The consensus was to reject the proposed lighthouse. Shallow draft vessels can use the main channel but can, without peril, move out of the deep-water channel to make space for the larger ships in an emergency. Recently I asked several Sandy Hook Pilots about this decision and they pointed out the additional possibility that the Southwest Spit Light could have been easily confused with the nearby light at Sandy Hook, making the light even more dangerous. They also agreed that the placement of a lighthouse at Flynn’s Knoll would impede smaller vessels.

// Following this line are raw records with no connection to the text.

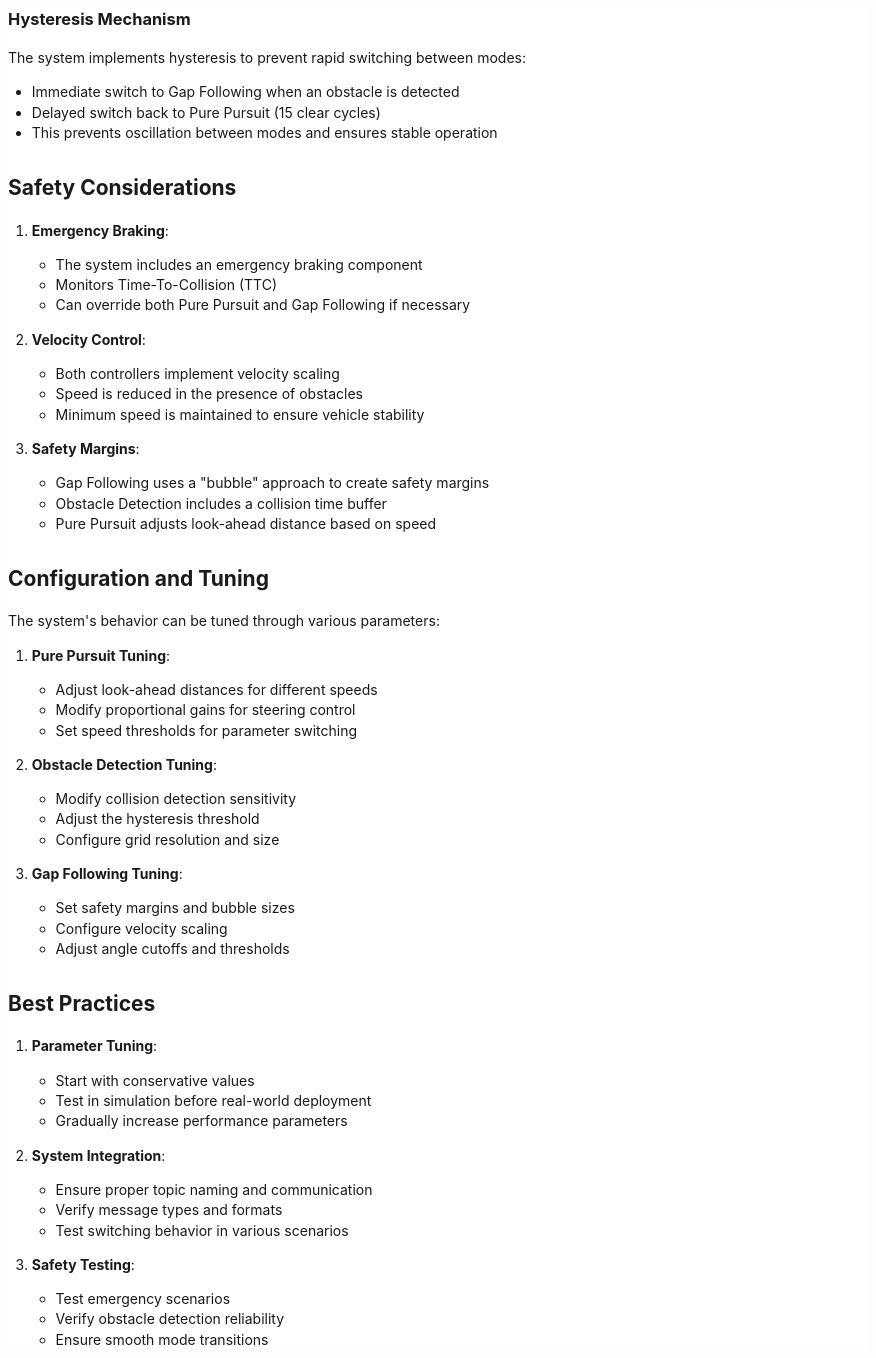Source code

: ### Hysteresis Mechanism
The system implements hysteresis to prevent rapid switching between modes:
- Immediate switch to Gap Following when an obstacle is detected
- Delayed switch back to Pure Pursuit (15 clear cycles)
- This prevents oscillation between modes and ensures stable operation

## Safety Considerations
1. **Emergency Braking**:
   - The system includes an emergency braking component
   - Monitors Time-To-Collision (TTC)
   - Can override both Pure Pursuit and Gap Following if necessary

2. **Velocity Control**:
   - Both controllers implement velocity scaling
   - Speed is reduced in the presence of obstacles
   - Minimum speed is maintained to ensure vehicle stability

3. **Safety Margins**:
   - Gap Following uses a "bubble" approach to create safety margins
   - Obstacle Detection includes a collision time buffer
   - Pure Pursuit adjusts look-ahead distance based on speed

## Configuration and Tuning
The system's behavior can be tuned through various parameters:
1. **Pure Pursuit Tuning**:
   - Adjust look-ahead distances for different speeds
   - Modify proportional gains for steering control
   - Set speed thresholds for parameter switching

2. **Obstacle Detection Tuning**:
   - Modify collision detection sensitivity
   - Adjust the hysteresis threshold
   - Configure grid resolution and size

3. **Gap Following Tuning**:
   - Set safety margins and bubble sizes
   - Configure velocity scaling
   - Adjust angle cutoffs and thresholds

## Best Practices
1. **Parameter Tuning**:
   - Start with conservative values
   - Test in simulation before real-world deployment
   - Gradually increase performance parameters

2. **System Integration**:
   - Ensure proper topic naming and communication
   - Verify message types and formats
   - Test switching behavior in various scenarios

3. **Safety Testing**:
   - Test emergency scenarios
   - Verify obstacle detection reliability
   - Ensure smooth mode transitions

While ship channels are frivolously likened to automobile highways, they have many undesirable characteristics in that they contract and expand with tides and winds. Try to imagine a normal busy interstate six-lane highway, which twice a day becomes two lanes only. The concept of a powerful one hundred-mile light was excellent, but positioning it at the junction of three channels that contain ships maneuvering would have the same effect as placing trees in an ice-rink. Collisions and groundings between the years 1893-1897 were numerous, expensive, and many times deadly. Even Inspector Snow, while being interviewed and making his point about the need for this lighthouse said:
These lights [buoys] may be sufficient under favorable circumstances; but circumstances are seldom entirely favorable. There are heavy fogs and thick smoke [sea smoke caused by varying temperatures of ocean and air] to obscure the beacon lights, and even without these they may be, and often are, obscured by the presence in the line of vision of some of the numerous craft that fill these waters. Again the electrical buoys are often run into by passing boats and the light extinguished and not infrequently these accidents disarrange the entire electric system and leave the channel in darkness so far as the buoys are concerned.

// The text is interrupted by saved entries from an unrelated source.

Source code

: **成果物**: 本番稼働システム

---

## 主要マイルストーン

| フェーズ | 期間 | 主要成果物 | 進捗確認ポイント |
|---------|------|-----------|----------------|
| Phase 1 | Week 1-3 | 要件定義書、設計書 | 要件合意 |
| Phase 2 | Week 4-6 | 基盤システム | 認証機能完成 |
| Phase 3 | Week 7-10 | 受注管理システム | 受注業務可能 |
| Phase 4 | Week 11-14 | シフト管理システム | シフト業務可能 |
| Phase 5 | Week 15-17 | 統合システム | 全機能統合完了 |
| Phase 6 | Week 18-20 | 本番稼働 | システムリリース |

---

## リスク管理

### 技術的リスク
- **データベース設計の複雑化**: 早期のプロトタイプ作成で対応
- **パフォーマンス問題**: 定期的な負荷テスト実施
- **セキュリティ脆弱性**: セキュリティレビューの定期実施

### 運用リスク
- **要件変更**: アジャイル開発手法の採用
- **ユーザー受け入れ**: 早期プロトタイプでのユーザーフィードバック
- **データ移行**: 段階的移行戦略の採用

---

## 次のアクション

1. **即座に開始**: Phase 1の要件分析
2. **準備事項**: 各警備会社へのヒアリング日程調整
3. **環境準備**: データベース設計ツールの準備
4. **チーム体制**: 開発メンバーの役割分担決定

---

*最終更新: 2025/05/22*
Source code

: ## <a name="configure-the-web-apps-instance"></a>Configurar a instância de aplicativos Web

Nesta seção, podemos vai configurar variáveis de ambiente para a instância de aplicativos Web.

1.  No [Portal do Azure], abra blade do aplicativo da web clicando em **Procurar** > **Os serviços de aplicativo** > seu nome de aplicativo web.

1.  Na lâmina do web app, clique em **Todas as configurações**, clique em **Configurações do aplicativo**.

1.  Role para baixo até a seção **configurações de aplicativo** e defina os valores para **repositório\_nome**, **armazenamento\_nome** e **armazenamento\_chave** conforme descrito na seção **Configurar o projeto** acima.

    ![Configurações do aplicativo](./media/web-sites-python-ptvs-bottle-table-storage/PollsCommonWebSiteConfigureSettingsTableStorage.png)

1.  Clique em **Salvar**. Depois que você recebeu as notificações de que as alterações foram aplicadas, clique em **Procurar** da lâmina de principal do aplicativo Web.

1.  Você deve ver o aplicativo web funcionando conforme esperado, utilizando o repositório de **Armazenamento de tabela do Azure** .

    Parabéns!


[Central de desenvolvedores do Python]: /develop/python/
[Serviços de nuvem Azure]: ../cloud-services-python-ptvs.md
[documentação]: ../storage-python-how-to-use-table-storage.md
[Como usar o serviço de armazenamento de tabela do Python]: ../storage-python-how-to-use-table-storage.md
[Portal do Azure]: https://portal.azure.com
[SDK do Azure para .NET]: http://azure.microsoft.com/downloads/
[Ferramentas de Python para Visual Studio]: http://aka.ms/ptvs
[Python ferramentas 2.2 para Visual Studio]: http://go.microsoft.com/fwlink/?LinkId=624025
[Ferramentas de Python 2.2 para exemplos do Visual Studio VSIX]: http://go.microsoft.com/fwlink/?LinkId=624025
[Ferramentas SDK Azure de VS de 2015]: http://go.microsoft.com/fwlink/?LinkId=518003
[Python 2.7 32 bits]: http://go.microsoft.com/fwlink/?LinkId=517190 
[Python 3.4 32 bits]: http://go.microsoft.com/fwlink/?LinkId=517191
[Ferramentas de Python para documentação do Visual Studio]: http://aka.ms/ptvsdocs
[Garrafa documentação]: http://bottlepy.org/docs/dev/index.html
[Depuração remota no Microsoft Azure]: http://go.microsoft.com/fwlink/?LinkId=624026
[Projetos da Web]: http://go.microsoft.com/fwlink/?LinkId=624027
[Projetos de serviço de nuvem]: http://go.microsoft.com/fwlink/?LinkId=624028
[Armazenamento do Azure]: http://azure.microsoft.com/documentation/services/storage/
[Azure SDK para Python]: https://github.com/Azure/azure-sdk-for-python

Inspector Snow had a great vision, but with his own words and previous pilot complaints, he had already recognized problems with channel buoys that were frequently moved by ice floes, set without correct bearings, or run down by maneuvering ships. But it was the Sandy Hook Pilots who recognized that an iron pile lighthouse that shouts a one hundred-mile beacon is of little use in fog, when your 30’ draft inbound ship is less than 50 feet away from a shoal. At that time a pilot may depend on whistles from an outbound ship in the same channel. A lesser draft vessel can leave the main channel and make the shallow water of Flynn’s Knoll and avoid collision if there are no obstructions such as a 55-foot tall lighthouse.
The Lighthouse Board decided against building Southwest Spit Lighthouse and the United States Lighthouse Establishment announced on June 5th, 1897 in The Sun, New York, that the coast of New Jersey would receive what would become, for a short time, the most powerful light in the world. Barnegat Light would be the lucky lady to flirt with mariners long distance. It was also announced that all the first class light stations, like the Highlands Light, those at the Capes of Virginia, and those off Hatteras, would have electricity substituted for oil as an illuminant. The electric light in 1897 was reported to be ten times as powerful as kerosene, and being reflected on the sky proved to be discernible more than triple the distance of the current oil lights.
In 1898 the new light vessel Fire Island No. 68 took station, and Inspector Snow’s problems continued. The New York Herald, February 3, 1898, reported that “The lighthouse authorities have a fleet of craft in the lower bay this afternoon as far down as the point of Sandy Hook, trying to intercept the runaway buoys and replace the damaged ones. All the ‘can’ buoys will be replaced by spar buoys, which take more kindly to ice packs.”
Southwest Spit Lighthouse fired the imagination of Inspector Snow, but had it been built, the heavy ice most certainly would have torn the iron from its moorings.
One hundred and three years later, it is still the Pilots of Sandy Hook who report to the Coast Guard that a channel buoy has moved off its station. The torch in the Statue of Liberty is still lit.